I read it many years ago at Reader´s Digest. It is the story -autobiography- of a kid raised in a jew´s neighborhood of New York City in the twenties -when most of jews in America was still poor- I dont remember detais of the story but I never forgot the lead "in those years in which we had everyting but money".
While I read, it reminded my own chilhood, into a split family -it was just me and mom- and during many years we had also everything but money. Despite we was falling every year more deep in poverty she never lost the enthusiasm, unconcern about the future and good humor. "Well, God will provide us" she used to say, but she was an atheist and God rarely provided us, except for just enough to keep our mounths out of the water.

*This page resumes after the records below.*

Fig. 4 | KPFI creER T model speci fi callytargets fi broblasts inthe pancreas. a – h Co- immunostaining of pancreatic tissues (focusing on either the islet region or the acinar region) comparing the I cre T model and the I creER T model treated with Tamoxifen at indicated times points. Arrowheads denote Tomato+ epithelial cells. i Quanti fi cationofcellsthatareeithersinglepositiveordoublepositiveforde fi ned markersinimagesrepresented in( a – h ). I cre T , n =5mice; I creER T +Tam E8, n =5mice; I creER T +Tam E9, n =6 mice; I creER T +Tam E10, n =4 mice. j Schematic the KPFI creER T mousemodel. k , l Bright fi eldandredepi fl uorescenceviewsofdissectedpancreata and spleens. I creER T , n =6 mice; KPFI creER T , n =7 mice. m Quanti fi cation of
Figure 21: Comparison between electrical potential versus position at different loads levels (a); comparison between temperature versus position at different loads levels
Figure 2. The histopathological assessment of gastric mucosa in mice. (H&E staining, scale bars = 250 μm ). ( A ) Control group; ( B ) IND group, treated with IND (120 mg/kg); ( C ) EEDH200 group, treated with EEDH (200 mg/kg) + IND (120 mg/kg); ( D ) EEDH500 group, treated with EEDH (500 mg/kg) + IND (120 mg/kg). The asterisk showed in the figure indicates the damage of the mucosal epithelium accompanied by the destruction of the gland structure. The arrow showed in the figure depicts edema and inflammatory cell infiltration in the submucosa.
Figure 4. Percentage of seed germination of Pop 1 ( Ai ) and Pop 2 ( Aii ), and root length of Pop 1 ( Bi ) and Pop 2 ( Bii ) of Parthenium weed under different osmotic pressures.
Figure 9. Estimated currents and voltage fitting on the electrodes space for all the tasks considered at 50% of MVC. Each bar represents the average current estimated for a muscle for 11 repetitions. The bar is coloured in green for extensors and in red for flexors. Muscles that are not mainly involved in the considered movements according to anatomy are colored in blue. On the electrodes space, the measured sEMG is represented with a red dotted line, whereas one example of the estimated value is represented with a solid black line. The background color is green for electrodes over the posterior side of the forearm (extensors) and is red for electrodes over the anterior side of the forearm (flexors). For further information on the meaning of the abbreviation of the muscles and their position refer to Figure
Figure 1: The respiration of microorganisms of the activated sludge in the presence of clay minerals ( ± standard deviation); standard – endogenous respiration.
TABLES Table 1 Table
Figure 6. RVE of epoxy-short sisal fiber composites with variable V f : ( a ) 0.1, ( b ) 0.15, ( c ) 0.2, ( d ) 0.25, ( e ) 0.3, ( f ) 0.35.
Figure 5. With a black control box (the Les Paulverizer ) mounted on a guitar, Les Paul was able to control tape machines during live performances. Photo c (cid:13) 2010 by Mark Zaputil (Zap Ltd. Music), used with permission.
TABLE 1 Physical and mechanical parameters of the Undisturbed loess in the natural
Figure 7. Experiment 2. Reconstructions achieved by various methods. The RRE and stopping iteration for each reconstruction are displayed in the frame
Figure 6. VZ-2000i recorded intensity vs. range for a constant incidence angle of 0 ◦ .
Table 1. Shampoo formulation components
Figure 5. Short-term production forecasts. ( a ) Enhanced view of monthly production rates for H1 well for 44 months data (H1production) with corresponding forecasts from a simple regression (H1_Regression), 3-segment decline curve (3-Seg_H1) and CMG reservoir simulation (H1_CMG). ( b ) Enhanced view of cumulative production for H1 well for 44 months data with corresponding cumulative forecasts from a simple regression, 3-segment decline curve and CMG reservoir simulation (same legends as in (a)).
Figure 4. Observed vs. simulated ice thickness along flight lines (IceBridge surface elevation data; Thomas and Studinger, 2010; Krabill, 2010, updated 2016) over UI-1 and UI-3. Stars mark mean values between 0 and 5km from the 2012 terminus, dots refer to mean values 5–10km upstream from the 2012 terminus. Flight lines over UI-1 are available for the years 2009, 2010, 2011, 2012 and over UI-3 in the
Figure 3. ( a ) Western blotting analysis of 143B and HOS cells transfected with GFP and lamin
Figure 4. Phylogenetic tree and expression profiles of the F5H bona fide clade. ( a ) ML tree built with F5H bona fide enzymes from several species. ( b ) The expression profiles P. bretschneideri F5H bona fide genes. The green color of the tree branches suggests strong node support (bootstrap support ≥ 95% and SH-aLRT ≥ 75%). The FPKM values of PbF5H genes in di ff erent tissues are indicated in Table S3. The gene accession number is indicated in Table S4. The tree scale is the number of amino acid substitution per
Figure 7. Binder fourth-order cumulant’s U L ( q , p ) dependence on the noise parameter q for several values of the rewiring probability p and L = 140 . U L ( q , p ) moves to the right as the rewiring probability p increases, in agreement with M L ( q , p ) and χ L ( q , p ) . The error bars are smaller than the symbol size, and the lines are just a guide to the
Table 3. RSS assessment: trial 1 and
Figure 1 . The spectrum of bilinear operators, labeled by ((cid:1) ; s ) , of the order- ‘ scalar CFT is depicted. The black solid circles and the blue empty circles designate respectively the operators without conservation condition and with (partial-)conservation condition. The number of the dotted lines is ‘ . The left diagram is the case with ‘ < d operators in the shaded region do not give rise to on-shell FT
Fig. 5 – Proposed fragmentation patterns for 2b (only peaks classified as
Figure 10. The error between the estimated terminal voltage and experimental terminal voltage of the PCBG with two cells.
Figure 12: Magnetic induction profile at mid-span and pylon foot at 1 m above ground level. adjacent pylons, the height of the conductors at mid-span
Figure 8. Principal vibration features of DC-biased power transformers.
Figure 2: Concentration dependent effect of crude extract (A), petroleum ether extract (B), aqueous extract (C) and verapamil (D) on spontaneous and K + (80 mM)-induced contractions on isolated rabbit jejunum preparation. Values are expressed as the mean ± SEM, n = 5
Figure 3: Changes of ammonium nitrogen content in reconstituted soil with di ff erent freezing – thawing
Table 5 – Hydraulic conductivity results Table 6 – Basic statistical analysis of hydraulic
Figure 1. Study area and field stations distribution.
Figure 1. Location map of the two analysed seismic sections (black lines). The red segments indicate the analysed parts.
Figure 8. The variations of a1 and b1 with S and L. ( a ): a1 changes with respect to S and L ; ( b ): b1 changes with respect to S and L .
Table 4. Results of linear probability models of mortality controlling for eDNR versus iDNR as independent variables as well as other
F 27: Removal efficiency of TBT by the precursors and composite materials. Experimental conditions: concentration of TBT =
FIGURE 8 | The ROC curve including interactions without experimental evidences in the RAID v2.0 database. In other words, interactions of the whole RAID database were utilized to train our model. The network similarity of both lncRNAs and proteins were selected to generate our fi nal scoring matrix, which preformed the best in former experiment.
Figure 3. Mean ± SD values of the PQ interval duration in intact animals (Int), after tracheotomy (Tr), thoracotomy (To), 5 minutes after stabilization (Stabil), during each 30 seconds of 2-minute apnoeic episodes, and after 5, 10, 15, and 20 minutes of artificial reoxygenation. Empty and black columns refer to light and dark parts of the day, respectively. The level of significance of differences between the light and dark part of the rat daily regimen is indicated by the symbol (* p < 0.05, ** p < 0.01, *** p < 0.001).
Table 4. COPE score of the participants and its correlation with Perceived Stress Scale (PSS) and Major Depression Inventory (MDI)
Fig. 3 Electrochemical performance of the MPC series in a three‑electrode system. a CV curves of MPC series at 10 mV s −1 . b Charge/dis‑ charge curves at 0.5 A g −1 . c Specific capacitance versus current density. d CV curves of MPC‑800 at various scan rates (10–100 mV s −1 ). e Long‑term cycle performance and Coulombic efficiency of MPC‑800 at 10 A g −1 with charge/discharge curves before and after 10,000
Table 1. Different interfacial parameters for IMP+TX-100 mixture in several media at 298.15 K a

Anyway between 4 to 13 years old it was the greatest time of my life, full of odd situations and adventures of any kind. My mother never accepted that we was poor, she lived instead as a queen in the exile, enjoying the pintoresque faces of the poverty.
And that is why I grew with no fear to live without money, just doing what I wish and hesitant to make sacrifices or surrends to obtain "security". I am not sure if this is good or not but to me it works quite well, I have never made fortune but my life is reasonably happy, relaxed and i got a lot of adventures to remember. The fear of poverty is a fuel that I have not at all. I try to live with small material resources, avoid sacrifices, and dont worry about the future.
What the future will bring me? Well, death for sure. Not even the frozed Walt Disney was able to avoid it, so I try to spend the time who is left to me, same as when I was a kid, with everything but money and disregard about the future. And if some day I found a pot full of gold coins in my yard... well, I guess I will not get mad, life oblied us to make sacrifices, sometimes.